Which of the lines below contain the string "hyaluronique"? Pull each one out of the data.

┄┄┄┄┄┄┄┄┄┄

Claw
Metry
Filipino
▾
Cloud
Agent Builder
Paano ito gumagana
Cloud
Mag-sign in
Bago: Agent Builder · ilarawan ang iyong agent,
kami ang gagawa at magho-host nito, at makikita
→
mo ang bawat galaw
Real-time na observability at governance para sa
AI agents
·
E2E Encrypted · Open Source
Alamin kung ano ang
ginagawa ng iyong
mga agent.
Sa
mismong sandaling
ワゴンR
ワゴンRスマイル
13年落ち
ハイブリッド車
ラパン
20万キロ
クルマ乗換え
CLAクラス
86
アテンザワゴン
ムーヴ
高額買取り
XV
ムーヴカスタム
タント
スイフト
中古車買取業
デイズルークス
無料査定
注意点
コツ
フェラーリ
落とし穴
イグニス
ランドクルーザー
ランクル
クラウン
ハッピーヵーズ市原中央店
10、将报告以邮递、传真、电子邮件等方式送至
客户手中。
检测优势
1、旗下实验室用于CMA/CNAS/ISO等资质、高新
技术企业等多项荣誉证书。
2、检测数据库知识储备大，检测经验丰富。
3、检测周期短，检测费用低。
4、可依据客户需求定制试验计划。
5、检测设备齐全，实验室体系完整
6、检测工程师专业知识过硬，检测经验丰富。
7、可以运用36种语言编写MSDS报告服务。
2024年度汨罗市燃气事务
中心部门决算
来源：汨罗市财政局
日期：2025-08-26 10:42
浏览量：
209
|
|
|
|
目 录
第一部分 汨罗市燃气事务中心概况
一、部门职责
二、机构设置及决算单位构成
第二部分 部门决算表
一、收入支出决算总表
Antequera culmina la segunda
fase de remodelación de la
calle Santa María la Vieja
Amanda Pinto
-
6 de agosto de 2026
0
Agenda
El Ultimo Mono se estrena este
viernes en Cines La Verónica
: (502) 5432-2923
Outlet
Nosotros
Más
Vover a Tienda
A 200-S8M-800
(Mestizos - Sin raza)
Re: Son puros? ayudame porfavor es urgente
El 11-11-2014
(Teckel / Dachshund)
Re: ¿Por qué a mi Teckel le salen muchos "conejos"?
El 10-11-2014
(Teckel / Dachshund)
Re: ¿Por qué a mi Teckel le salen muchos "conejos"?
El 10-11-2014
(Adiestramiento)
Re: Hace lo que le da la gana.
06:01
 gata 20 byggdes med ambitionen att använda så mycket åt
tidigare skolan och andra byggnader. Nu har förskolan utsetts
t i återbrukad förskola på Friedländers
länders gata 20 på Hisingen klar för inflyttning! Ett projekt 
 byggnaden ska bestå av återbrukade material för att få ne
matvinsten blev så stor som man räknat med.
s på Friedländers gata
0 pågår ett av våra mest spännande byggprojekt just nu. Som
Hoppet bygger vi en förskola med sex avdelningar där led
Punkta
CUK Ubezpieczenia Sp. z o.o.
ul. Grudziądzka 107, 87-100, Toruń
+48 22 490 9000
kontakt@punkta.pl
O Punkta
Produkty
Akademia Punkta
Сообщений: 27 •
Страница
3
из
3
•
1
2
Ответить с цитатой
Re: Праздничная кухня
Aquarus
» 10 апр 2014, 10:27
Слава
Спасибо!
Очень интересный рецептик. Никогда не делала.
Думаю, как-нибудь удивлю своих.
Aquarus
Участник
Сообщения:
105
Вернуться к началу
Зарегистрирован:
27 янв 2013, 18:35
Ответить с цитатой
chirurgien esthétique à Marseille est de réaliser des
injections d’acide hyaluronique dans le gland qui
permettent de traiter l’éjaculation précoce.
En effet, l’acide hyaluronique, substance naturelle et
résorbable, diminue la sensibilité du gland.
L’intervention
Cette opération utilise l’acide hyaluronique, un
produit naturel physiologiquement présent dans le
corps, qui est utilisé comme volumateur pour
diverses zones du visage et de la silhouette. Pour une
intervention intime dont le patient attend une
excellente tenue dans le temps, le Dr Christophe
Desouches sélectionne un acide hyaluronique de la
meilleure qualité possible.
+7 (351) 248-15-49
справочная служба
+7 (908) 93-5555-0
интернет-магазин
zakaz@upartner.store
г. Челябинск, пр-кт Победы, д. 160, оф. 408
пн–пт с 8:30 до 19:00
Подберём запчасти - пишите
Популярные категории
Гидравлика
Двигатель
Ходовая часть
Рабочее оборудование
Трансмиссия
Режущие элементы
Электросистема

┄┄┄┄┄┄┄┄┄┄

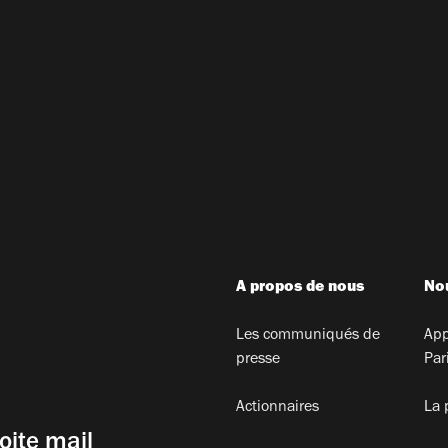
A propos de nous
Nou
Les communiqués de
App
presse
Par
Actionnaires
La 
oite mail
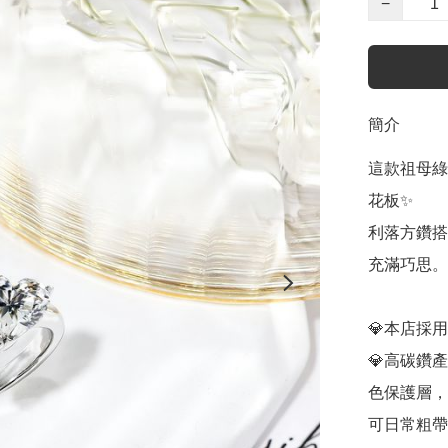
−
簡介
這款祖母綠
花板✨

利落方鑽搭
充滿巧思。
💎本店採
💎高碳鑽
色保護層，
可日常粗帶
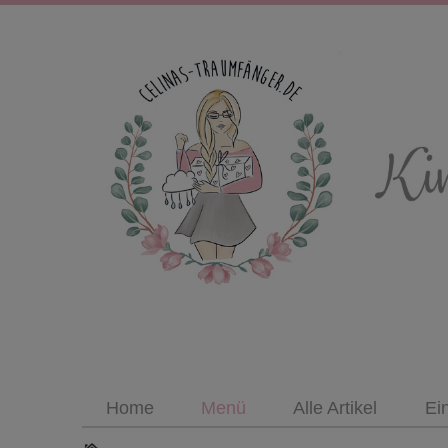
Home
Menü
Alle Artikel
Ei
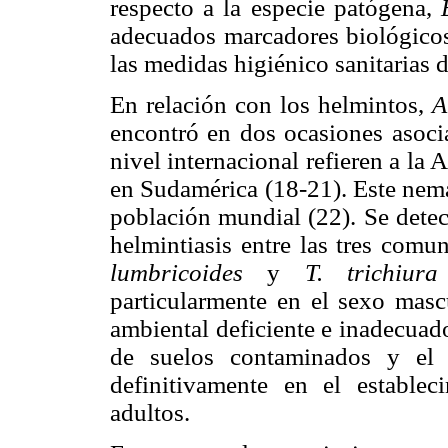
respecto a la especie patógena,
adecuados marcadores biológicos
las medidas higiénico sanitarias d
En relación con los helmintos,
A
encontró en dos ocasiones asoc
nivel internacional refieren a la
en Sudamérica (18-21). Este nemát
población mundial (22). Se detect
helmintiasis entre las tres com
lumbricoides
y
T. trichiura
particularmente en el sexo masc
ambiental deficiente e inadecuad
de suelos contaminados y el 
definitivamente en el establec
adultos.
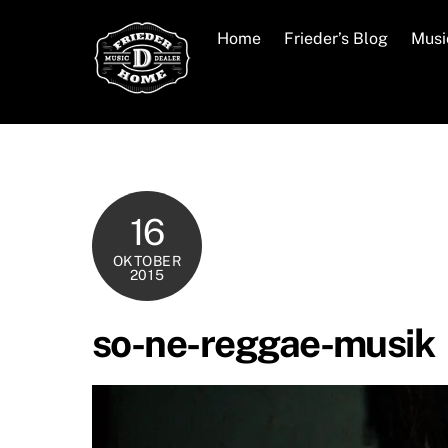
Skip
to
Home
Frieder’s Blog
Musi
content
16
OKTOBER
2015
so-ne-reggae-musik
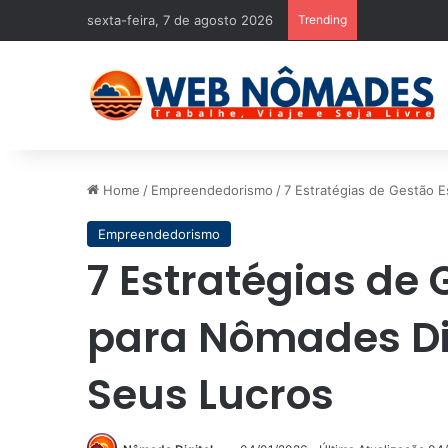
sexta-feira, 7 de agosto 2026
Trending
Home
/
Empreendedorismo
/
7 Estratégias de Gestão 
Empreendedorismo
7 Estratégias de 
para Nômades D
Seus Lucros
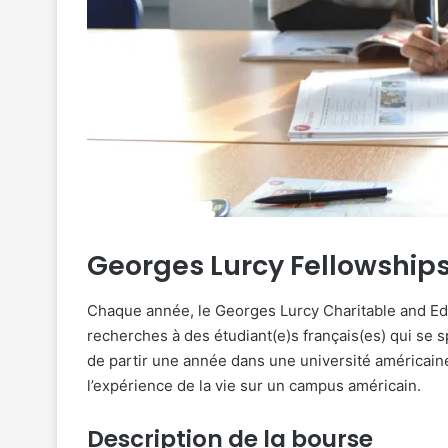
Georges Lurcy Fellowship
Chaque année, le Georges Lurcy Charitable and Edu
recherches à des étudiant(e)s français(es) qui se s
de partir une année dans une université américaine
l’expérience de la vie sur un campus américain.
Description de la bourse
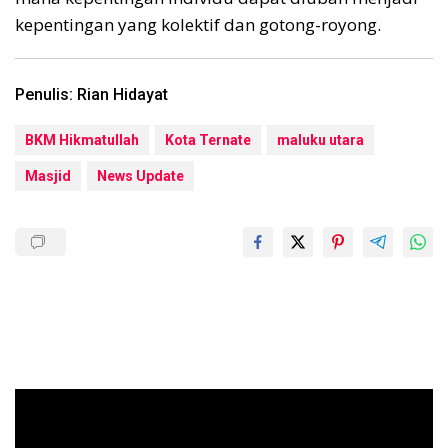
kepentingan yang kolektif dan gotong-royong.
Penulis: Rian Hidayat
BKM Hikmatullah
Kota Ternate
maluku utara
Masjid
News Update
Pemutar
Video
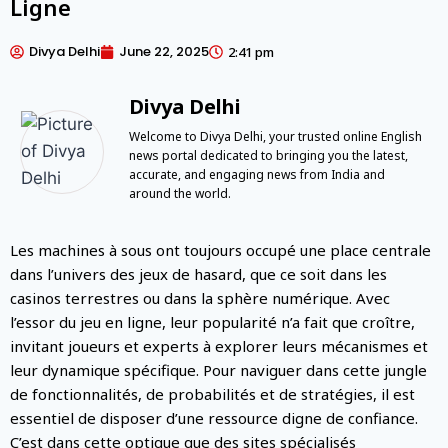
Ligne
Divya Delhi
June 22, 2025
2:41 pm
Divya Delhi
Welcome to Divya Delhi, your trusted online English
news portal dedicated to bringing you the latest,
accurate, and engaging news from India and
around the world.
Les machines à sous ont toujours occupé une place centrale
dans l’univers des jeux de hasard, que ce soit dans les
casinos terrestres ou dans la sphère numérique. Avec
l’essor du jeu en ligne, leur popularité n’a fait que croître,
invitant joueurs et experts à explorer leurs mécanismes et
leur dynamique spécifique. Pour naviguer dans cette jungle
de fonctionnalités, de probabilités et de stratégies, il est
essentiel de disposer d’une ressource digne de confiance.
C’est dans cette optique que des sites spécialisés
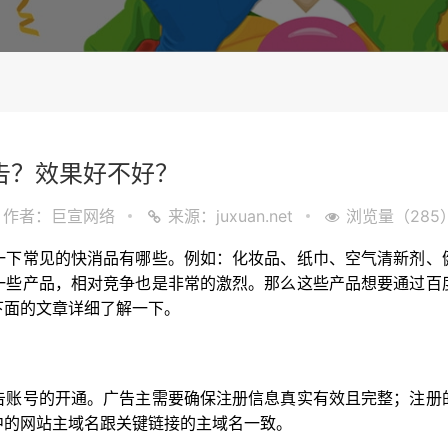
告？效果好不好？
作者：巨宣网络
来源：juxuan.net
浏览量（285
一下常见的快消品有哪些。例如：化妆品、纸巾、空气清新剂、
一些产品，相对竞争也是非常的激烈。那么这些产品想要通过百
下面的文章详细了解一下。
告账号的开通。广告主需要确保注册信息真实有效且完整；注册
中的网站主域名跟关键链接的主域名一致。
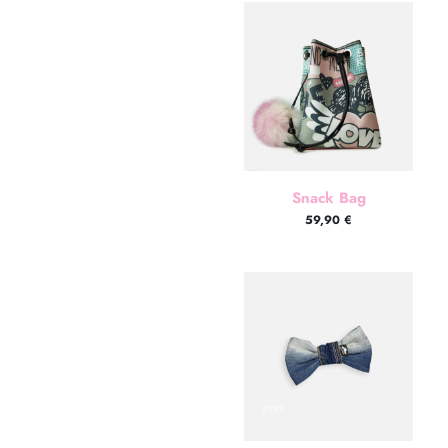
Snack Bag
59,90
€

┄┄┄┄┄┄┄┄┄┄

Result of the task ▸
injections d’acide hyaluronique dans le gland qui
En effet, l’acide hyaluronique, substance naturelle et
Cette opération utilise l’acide hyaluronique, un
Desouches sélectionne un acide hyaluronique de la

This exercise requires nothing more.